- Opening Delimiter -
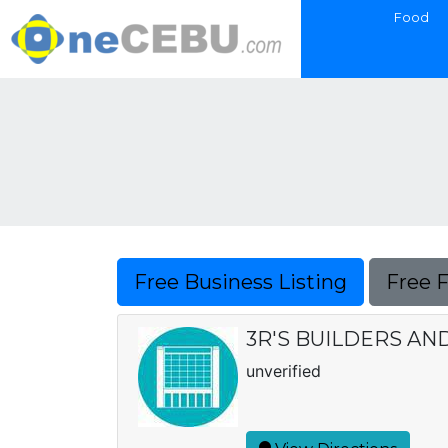
Food
Free Business Listing
Free 
3R'S BUILDERS A
unverified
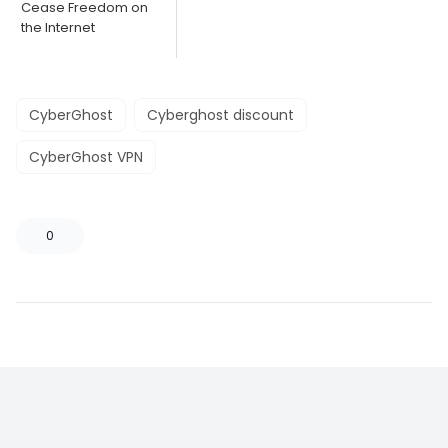
Cease Freedom on
the Internet
CyberGhost
Cyberghost discount
CyberGhost VPN
0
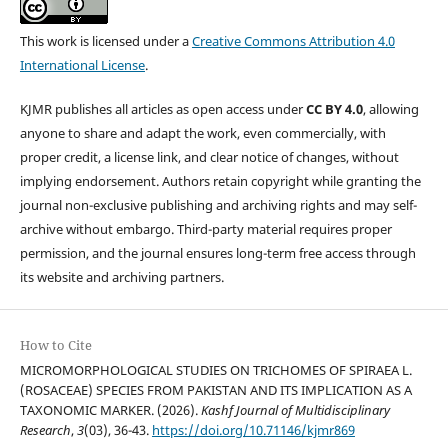
This work is licensed under a
Creative Commons Attribution 4.0
International License
.
KJMR publishes all articles as open access under
CC BY 4.0
, allowing
anyone to share and adapt the work, even commercially, with
proper credit, a license link, and clear notice of changes, without
implying endorsement. Authors retain copyright while granting the
journal non-exclusive publishing and archiving rights and may self-
archive without embargo. Third-party material requires proper
permission, and the journal ensures long-term free access through
its website and archiving partners.
How to Cite
MICROMORPHOLOGICAL STUDIES ON TRICHOMES OF SPIRAEA L.
(ROSACEAE) SPECIES FROM PAKISTAN AND ITS IMPLICATION AS A
TAXONOMIC MARKER. (2026).
Kashf Journal of Multidisciplinary
Research
,
3
(03), 36-43.
https://doi.org/10.71146/kjmr869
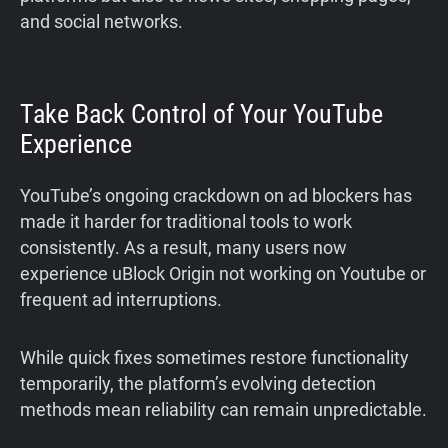
and social networks.
Take Back Control of Your YouTube
Experience
YouTube’s ongoing crackdown on ad blockers has
made it harder for traditional tools to work
consistently. As a result, many users now
experience uBlock Origin not working on Youtube or
frequent ad interruptions.
While quick fixes sometimes restore functionality
temporarily, the platform’s evolving detection
methods mean reliability can remain unpredictable.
- Closing Delimiter -
• What needs to be done:
Identify each line in the listing above that contains the word "under", and copy every such line in full.

• Result of this exercise:
This work is licensed under a
KJMR publishes all articles as open access under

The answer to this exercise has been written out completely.